An example from the book is when they’re trying to repair Charles. They repair a person by changing the thought process. A discussion in the book between Charles and the administrator shows the control of government when the administrator declares everybody wants to be ruled by the government. The administrator proclaims, “It’s my job to rule over you, to tell you what to do and what to think.”

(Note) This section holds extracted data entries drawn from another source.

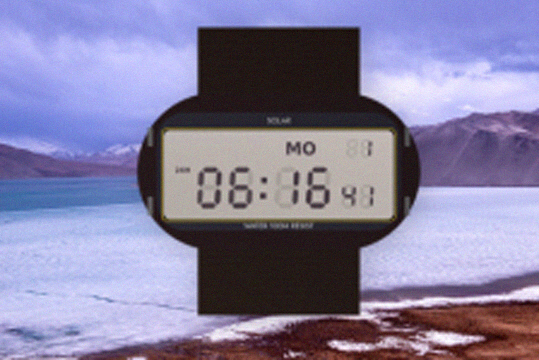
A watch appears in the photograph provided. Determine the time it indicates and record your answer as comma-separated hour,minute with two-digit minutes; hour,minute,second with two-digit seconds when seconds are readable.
6,16,41
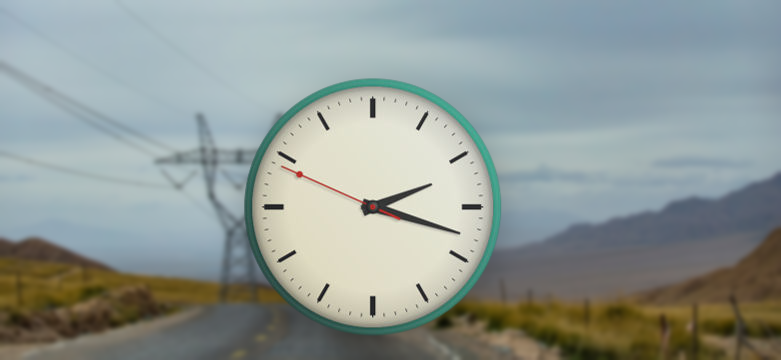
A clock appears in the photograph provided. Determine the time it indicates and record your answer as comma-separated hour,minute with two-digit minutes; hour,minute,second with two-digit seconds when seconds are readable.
2,17,49
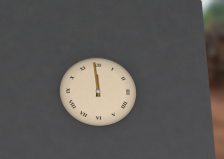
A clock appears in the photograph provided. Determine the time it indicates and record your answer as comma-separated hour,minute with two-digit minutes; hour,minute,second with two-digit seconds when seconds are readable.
11,59
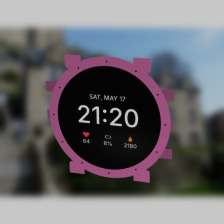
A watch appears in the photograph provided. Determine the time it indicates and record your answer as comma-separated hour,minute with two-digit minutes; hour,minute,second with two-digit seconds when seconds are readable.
21,20
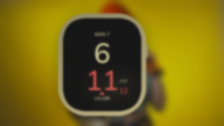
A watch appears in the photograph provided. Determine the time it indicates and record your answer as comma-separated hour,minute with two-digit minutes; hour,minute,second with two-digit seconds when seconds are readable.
6,11
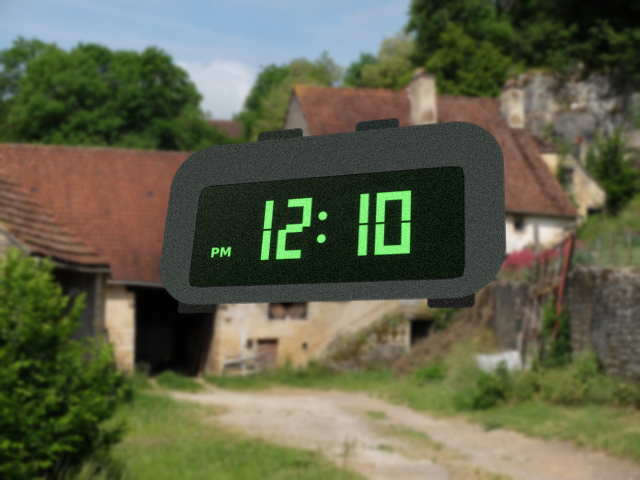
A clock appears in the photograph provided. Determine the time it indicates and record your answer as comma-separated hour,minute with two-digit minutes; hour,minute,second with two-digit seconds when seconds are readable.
12,10
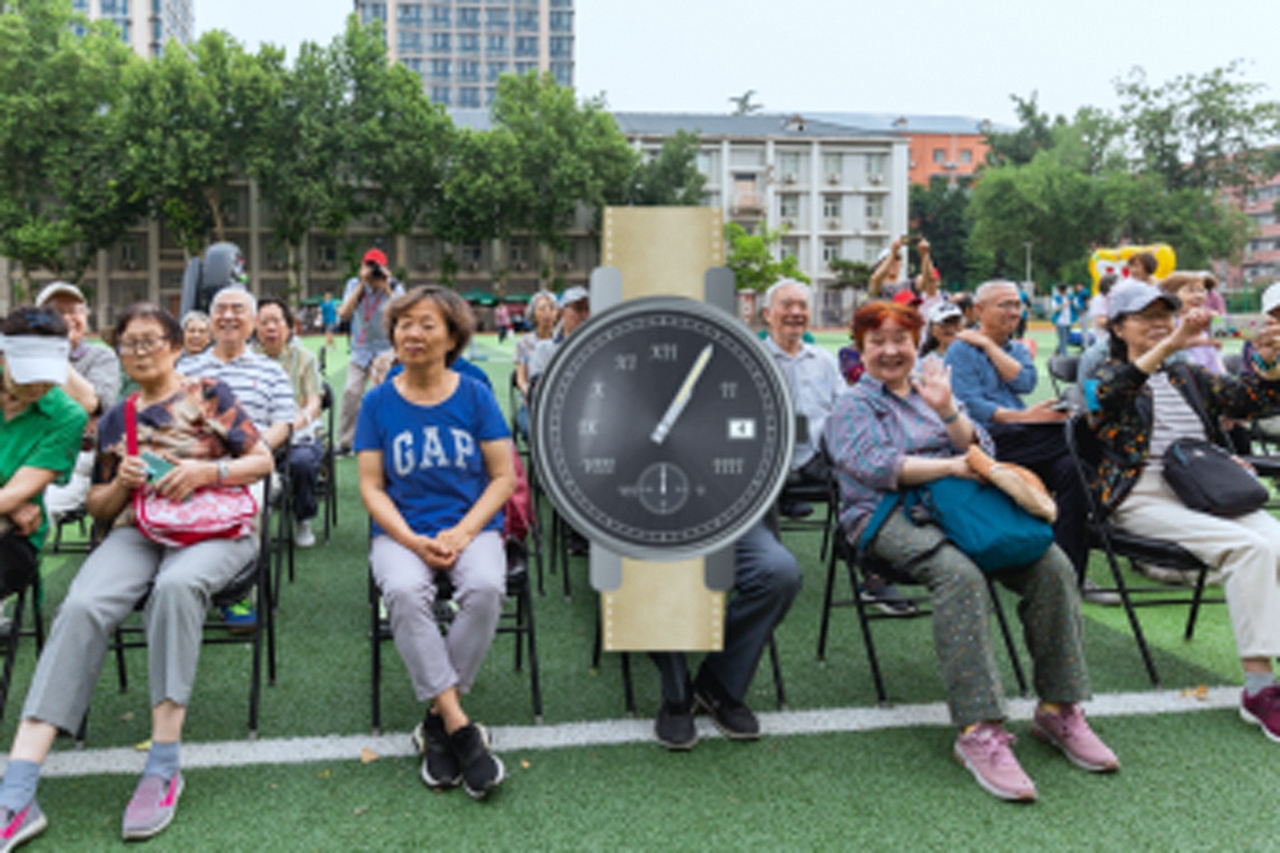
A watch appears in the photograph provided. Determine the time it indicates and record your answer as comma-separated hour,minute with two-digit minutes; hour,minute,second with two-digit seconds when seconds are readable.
1,05
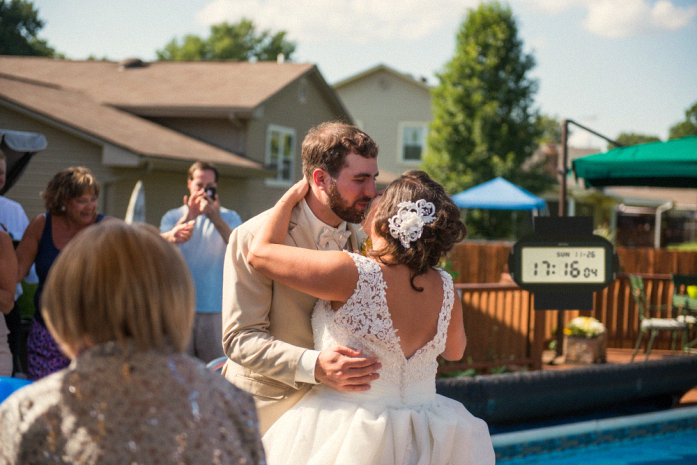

The sad thing is that there are people who would have no problem letting a government or a corporation totally rule them, to tell them what to think or how to feel. I personally feel that part of the problem is that when people analyze politics, they look at it through the lens of Republican or Democrat, but after reading The Water Thief which I think should’ve been called The Freedom Thief .

Instead of looking at everything as Democrat and Republican, members of society should look at who is going to take away the most of their freedom. The only reason we still have freedom in this country today is because we the people do what we can to preserve our freedoms; however, if we give it away, the government will gladly take as much as we surrender.

If this book has taught me one thing, it is that my freedom is mine to keep or to give away. Unfortunately, over the years, many people have given away a lot of freedom.